▶ _Provided passage_

We do not like your mountain-bike!
Leave it home! Go for a hike!
You may not ride it here or there,
You may not ride it anywhere!

But, mikey, you don't understand
Enlightened people manage land.

So I will ride my mountain-bike,
I'll go on wheels. You take a hike!
And I will ride it here and there,
And I will ride it everywhere.

I will ride on single-track
With fully-loaded Camelbak.
And I will ride on fire-road,
It isn't such a heavy load!

I will ride that new hardtail;
the one that's made by Cannondale,
And I will ride my plush GT
(There is no place that's "human-free")

A little skill is all it takes
To keep from killing whippersnakes.
And we all know your PhD
Is NOT in herpetology.


----------



## skink (Jul 15, 2004)

I was an environmentalist long before I started riding. As a backpacker, I can say that yeah, we do a lot more damage on bikes. But I think that as long as we STAY ON THE TRAIL, and maintain the trails we have, then we don't have to feel bad about it. worry more about the SUV you drove to get to the trail, and the plastic wrappers on your energy bars. I'm not discouraging restoration and environmetal work, or even chaining yourself to some trees when the mood takes you. But do it because you want to, not 'cause you feel bad about your bike. 
That being said, if you want to see more mt bikers getting out there and helping out, then go! You don't need to do it as part of a bike club to make a difference.

As a note---
I was in nisene marks foerst, CA, hiking with my mum this morning. I was absolutely ashamed to see all the 'new' trail, winding off into thickets, and down the faces of steep hills, covered in bike tracks. Some people seem to think that 'poaching' is cool, or somehow makes you more hardcore. By making us look bad to the public, trail poachers are ruining what little chance we have of getting a say in where and how trails are made. You want some jumps, teeter-totters, and logs across the trail? Then get out there with a trailbuilding organisation, and they'll even lend you a shovel. Don't ruin what we have, both in terms of forestland and public favor. 

-skink


----------



## g c (Apr 22, 2004)

Skink, you'll soon find out that mountain bikers do most of the trail work in open spaces and forests, leaving the land better than we left it. Let's back that up with some math. My mountain bike club, one of two in this area, donated close to $100,000 in free labor last year alone. The hiking groups under the big SC banner did less than a quarter of that.

Also, most trails that are straight up or straight down are made by hikers looking to go from "here to there" as told to me by a land manager who is willing to go on record with it if ever need be. Especially if they are out to view points.

▶ _Data records_

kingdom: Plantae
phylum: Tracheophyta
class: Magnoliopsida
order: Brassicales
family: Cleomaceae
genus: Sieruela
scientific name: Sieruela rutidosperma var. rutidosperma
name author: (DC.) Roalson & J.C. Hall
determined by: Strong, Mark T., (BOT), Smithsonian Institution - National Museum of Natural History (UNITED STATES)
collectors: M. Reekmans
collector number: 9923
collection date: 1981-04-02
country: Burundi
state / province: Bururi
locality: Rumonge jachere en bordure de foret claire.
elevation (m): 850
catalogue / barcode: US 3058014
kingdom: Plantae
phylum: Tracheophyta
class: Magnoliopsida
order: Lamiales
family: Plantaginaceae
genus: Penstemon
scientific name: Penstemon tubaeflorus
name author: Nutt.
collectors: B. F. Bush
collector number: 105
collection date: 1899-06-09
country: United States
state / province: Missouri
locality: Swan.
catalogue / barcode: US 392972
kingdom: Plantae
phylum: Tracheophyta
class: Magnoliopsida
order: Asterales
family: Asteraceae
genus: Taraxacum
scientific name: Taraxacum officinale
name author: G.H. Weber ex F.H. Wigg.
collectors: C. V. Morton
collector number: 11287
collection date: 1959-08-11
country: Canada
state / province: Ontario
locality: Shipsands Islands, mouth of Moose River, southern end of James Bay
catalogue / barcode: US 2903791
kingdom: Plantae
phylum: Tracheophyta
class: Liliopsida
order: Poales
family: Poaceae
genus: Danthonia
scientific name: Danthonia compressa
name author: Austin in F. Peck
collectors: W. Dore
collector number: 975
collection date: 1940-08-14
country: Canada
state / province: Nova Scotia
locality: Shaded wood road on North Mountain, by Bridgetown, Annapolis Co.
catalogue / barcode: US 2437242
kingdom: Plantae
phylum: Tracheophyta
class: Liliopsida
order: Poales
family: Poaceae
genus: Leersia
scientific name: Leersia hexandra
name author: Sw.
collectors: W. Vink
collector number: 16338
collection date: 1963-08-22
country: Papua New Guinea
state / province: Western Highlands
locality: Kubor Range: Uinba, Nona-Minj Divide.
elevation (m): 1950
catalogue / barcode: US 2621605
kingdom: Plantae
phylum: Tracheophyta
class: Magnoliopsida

▶ _Task directions_
In the mountain-biking forum thread, how much free labor does g c say their mountain bike club donated last year?

▶ _Exercise solution_
Close to $100,000.